Extract every line of the entries below that contains the string "province", matching case exactly.
═════ Supplied material
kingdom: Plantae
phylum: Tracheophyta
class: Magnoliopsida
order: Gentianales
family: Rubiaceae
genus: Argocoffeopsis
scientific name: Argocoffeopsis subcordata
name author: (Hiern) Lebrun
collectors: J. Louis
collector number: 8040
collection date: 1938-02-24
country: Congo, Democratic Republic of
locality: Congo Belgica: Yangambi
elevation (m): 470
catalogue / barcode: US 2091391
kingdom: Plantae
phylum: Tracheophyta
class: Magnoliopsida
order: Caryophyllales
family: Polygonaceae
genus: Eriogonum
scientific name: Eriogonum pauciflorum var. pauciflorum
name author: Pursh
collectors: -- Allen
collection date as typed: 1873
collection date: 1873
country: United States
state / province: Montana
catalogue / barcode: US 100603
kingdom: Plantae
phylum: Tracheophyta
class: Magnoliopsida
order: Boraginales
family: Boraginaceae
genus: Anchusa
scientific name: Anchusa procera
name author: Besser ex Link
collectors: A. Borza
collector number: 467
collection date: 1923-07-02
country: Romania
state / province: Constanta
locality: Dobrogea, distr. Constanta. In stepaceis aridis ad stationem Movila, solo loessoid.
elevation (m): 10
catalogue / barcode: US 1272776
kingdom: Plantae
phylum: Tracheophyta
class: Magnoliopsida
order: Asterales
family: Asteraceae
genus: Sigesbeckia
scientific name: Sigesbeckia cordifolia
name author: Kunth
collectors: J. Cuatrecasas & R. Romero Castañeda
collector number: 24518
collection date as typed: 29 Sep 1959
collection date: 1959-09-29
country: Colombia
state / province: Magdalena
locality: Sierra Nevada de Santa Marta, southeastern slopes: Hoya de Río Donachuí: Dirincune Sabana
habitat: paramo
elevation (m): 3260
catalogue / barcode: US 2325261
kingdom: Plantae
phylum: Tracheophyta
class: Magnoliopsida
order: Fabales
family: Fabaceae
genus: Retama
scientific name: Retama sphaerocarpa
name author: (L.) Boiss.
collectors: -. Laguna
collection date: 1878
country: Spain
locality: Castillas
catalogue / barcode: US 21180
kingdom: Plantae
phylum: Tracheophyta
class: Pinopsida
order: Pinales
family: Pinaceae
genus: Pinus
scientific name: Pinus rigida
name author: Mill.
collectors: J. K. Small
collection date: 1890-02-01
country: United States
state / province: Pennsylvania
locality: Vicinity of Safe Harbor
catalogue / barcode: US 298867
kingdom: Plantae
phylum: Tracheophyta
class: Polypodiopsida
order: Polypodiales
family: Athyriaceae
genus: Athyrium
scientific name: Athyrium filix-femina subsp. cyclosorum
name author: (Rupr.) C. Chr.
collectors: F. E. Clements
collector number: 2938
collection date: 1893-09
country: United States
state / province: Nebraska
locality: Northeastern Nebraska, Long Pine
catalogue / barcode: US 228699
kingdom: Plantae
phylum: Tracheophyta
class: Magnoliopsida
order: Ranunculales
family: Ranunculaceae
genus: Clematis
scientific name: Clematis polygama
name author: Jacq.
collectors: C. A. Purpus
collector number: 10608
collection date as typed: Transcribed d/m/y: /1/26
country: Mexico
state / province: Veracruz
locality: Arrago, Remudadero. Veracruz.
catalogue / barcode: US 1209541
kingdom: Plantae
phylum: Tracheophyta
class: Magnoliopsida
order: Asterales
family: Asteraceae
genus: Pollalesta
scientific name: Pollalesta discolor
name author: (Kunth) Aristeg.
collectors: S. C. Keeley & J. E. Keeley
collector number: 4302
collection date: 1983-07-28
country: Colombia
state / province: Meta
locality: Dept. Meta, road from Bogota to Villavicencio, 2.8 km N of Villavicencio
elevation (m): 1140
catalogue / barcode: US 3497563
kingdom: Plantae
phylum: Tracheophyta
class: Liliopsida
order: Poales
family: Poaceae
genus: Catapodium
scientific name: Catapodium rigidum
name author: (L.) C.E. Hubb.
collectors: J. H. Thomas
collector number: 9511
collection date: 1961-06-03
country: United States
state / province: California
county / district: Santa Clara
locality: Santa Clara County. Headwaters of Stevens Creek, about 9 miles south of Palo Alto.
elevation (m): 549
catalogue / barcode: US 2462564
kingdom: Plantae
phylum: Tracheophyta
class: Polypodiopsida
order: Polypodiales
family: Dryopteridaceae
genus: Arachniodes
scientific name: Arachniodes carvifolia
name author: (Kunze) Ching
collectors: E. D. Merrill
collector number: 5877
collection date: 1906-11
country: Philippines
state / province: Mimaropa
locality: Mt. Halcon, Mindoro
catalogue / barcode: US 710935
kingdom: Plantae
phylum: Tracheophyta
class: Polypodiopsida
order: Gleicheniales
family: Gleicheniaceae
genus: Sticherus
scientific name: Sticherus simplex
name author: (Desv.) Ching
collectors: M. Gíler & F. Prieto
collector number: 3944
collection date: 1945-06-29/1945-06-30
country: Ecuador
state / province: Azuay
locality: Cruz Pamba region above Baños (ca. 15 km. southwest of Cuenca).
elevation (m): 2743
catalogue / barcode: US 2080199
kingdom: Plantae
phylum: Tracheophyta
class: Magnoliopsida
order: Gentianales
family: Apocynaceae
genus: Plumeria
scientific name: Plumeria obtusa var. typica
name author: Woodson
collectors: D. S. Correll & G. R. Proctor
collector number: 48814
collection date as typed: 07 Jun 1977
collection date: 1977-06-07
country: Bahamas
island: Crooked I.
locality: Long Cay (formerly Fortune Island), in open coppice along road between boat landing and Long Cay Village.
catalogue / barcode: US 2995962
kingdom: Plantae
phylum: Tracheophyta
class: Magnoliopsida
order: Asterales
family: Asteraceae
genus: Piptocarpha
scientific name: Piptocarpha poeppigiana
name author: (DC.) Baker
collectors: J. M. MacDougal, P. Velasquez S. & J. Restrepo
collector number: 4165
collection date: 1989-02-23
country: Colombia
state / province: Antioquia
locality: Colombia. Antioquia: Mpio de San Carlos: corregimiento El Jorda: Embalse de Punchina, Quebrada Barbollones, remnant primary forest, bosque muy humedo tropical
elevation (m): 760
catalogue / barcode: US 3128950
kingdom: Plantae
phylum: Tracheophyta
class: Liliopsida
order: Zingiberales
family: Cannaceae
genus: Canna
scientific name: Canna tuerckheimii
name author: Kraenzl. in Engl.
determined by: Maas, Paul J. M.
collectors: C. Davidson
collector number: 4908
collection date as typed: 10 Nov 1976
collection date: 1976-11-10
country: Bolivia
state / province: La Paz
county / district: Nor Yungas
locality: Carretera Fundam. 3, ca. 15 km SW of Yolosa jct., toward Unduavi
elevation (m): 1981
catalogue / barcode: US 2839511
══════════
• [Complete response]:
state / province: Montana
state / province: Constanta
state / province: Magdalena
state / province: Pennsylvania
state / province: Nebraska
state / province: Veracruz
state / province: Meta
state / province: California
state / province: Mimaropa
state / province: Azuay
state / province: Antioquia
state / province: La Paz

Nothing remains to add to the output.